Na lei aprovada, para contratos de adesão (estes contratos de massa, que assinamos sem ler e que têm mais de 50 páginas hoje) podem ir à arbitragem e o árbitro nem precisa mais usar o Código de Defesa do Consumidor. O árbitro privado pode decidir por equidade e por princípios gerais do Direito Bancário. A arbitragem privada ainda é sigilosa, não faz jurisprudência e não necessita usar a jurisprudência do STF, STJ, TJs e das cortes. Isso quer dizer que com a nova lei de arbitragem que permite a arbitragem de consumo sequer as normas imperativas do direito brasileiro terão que ser respeitadas.É preciso dizer não a este golpe nos direitos conquistados pelos consumidores nestes 25 anos de CDC: é preciso pedir o veto à Presidência da República. É preciso dizer não à arbitragem privada de consumo que não fique obrigada a respeitar o CDC e a permitir os consumidores se beneficiarem das vitórias conseguidas nas ações coletivas, sejam nos planos econômicos, seja frente às construtoras, frente aos fornecedores de serviços, na internet etc. É preciso dizer não à arbitragem privada de consumo que libera o árbitro a decidir os casos de consumo como decide os casos entre duas multinacionais, sem usar a jurisprudência, as normas imperativas e de proteção a favor dos consumidores!

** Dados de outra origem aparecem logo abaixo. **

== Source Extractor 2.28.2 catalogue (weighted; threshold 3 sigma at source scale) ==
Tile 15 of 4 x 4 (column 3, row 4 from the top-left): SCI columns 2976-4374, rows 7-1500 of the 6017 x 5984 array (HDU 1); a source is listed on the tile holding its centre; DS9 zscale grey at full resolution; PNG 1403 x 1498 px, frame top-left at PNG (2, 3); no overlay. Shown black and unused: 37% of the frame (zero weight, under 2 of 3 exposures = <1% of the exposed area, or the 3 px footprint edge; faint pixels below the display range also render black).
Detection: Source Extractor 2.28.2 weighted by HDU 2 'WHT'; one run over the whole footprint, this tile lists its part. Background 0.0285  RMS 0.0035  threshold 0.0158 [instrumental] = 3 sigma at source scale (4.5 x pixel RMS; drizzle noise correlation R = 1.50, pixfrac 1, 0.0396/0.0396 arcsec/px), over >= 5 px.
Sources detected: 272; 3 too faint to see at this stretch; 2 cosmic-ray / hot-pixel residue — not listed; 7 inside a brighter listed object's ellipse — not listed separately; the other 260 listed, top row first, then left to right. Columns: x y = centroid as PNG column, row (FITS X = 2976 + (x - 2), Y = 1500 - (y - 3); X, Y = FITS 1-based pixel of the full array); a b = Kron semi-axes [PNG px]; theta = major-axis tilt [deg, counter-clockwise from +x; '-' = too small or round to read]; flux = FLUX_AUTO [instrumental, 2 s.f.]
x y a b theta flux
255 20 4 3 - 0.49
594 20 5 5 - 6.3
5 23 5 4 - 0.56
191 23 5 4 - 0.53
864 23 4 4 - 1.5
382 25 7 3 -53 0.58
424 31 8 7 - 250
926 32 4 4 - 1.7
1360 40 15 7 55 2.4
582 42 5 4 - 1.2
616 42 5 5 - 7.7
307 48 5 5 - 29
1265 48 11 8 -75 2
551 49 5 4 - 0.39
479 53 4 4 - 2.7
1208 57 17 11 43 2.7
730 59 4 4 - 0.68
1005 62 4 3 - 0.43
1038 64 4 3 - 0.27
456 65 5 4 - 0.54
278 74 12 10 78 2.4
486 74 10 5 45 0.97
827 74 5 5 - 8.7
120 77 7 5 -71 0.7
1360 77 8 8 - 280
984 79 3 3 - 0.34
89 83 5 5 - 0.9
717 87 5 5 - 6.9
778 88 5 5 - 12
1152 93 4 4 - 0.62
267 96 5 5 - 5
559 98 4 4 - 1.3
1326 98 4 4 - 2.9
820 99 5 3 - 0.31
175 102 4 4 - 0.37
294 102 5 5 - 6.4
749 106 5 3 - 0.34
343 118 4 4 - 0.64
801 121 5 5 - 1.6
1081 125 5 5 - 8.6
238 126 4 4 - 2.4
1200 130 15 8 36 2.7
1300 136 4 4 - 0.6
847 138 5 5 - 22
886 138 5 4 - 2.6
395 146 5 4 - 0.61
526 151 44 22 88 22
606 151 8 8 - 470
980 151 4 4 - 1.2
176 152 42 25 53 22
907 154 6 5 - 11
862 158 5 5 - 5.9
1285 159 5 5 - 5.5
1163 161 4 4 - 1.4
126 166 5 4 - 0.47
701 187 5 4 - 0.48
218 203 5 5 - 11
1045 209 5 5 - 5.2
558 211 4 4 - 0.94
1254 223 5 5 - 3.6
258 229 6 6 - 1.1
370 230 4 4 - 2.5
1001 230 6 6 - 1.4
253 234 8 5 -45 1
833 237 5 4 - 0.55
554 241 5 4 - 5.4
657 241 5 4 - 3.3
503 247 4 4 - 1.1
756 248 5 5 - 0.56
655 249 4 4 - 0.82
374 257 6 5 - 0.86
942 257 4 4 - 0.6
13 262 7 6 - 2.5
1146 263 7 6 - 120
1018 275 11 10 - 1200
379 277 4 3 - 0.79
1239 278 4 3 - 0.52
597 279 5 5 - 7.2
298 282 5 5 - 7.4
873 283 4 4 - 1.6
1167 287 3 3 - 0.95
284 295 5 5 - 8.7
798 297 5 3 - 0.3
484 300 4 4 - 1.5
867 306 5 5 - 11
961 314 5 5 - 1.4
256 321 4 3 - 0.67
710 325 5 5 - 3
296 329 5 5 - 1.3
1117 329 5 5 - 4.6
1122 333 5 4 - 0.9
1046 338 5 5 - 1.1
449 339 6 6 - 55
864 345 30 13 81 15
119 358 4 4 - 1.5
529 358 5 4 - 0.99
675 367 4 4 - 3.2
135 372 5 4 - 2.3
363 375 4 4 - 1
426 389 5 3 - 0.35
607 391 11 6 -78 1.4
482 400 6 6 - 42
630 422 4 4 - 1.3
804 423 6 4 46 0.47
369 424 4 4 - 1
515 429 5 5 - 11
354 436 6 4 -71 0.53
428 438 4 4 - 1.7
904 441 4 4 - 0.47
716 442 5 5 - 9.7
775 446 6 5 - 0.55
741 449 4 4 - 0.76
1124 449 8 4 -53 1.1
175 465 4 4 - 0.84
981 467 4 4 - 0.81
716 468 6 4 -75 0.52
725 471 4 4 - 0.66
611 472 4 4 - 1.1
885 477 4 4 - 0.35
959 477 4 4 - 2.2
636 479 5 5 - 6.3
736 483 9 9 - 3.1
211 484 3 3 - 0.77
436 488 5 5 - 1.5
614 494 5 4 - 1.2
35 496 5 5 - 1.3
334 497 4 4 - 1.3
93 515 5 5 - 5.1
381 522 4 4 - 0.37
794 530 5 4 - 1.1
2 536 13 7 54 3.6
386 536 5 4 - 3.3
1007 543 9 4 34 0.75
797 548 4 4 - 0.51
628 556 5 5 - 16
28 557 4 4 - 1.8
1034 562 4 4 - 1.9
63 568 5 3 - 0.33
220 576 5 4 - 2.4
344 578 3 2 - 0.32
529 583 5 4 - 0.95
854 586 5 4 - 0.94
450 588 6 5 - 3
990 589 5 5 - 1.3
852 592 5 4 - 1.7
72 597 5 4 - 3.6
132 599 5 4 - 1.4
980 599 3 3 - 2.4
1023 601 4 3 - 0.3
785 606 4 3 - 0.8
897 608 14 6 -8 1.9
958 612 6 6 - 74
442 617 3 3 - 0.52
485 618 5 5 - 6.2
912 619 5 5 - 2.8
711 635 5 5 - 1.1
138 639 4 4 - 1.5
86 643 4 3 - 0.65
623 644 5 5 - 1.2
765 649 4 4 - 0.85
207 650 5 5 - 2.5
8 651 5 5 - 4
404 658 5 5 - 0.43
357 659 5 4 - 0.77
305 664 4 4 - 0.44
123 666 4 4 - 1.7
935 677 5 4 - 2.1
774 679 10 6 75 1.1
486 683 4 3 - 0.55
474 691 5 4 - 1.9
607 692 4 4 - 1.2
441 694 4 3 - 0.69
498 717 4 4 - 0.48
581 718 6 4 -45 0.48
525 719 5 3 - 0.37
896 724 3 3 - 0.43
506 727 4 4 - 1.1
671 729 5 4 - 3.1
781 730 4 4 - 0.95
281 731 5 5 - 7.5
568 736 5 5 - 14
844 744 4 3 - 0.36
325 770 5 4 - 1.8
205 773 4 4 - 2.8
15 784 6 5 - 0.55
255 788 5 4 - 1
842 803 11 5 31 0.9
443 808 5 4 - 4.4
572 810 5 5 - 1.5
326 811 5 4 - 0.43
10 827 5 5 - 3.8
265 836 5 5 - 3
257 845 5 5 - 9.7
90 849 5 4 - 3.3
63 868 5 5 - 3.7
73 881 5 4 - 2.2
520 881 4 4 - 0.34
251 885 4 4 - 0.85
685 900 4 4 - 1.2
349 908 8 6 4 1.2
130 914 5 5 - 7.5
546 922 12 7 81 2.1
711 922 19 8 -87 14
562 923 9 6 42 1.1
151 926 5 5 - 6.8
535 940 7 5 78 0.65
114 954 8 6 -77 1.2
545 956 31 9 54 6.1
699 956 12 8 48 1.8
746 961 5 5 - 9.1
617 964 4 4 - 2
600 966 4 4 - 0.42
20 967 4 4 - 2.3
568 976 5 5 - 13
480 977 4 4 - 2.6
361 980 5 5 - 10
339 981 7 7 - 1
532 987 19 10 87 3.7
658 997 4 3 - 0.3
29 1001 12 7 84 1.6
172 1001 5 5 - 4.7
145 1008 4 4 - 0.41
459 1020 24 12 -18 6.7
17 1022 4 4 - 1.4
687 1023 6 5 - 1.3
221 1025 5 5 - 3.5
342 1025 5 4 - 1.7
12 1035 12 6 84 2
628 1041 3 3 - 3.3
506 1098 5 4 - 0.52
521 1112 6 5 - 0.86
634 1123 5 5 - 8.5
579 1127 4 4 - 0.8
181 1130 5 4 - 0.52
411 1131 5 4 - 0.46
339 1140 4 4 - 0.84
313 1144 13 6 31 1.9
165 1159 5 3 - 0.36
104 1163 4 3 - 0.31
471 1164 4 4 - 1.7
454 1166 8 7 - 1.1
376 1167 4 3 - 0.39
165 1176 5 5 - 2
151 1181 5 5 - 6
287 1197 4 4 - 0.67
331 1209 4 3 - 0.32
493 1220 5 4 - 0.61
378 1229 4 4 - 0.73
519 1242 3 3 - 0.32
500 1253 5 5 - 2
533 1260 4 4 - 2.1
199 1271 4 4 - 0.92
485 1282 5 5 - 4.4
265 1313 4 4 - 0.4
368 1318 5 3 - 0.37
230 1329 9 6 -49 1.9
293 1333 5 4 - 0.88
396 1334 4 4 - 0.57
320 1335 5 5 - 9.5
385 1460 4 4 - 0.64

A presidente Dilma tem se mostrado uma pessoa sensível aos direitos dos consumidores e agora terá que nos ajudar ou a luta está perdida, pois passaremos os próximos anos lutando apenas para irmos ao Judiciário, afirmando que arbitragens contra analfabetos pobres e idosos no Brasil são contra a ordem pública, que o árbitro deixou de usar esta ou aquela norma do CDC, que o STJ consolidou este ou aquele entendimento em recurso repetitivo, súmula que o árbitro não utilizou. Enfim, lutando para que todas as vitórias judiciais em ações coletivas tenham repercussão em prol dos consumidores. Que país é este que deixa seus consumidores idosos analfabetos sem ajuda e deixa os fornecedores organizarem seu marketing de arbitragens privadas de forma a ludibriar os consumidores, que, como cordeirinhos, irão às cortes arbitrais dos fornecedores. Pessoas analfabetas e vulneráveis, sem advogados e defensores públicos, terão uma arbitragem privada e comercial como na CCI de Paris! Pelo menos o Legislativo poderia ter regulado a arbitragem de consumo, limitando-a, regulando a aplicação obrigatória do CDC, das vitórias nas ações coletivas, que o consumidor pode ir à arbitragem e se beneficiar das ação coletivas ou estabelecer uma arbitragem pública como na Espanha e Portugal! Parece que há um desinteresse total pelos direitos do consumidor. Esperamos que a presidente possa vetar este lacônico e desastroso parágrafo 3.º do art. 4.º da nova lei de arbitragem. Se o Brasil quer arbitragem de consumo, que seja regulada no Código de Defesa do Consumidor.

Claudia Lima Marques é professora titular da UFRGS. Marilena Lazzarini é presidente do Conselho Diretor do IDEC e membro do Conselho da Consumers International.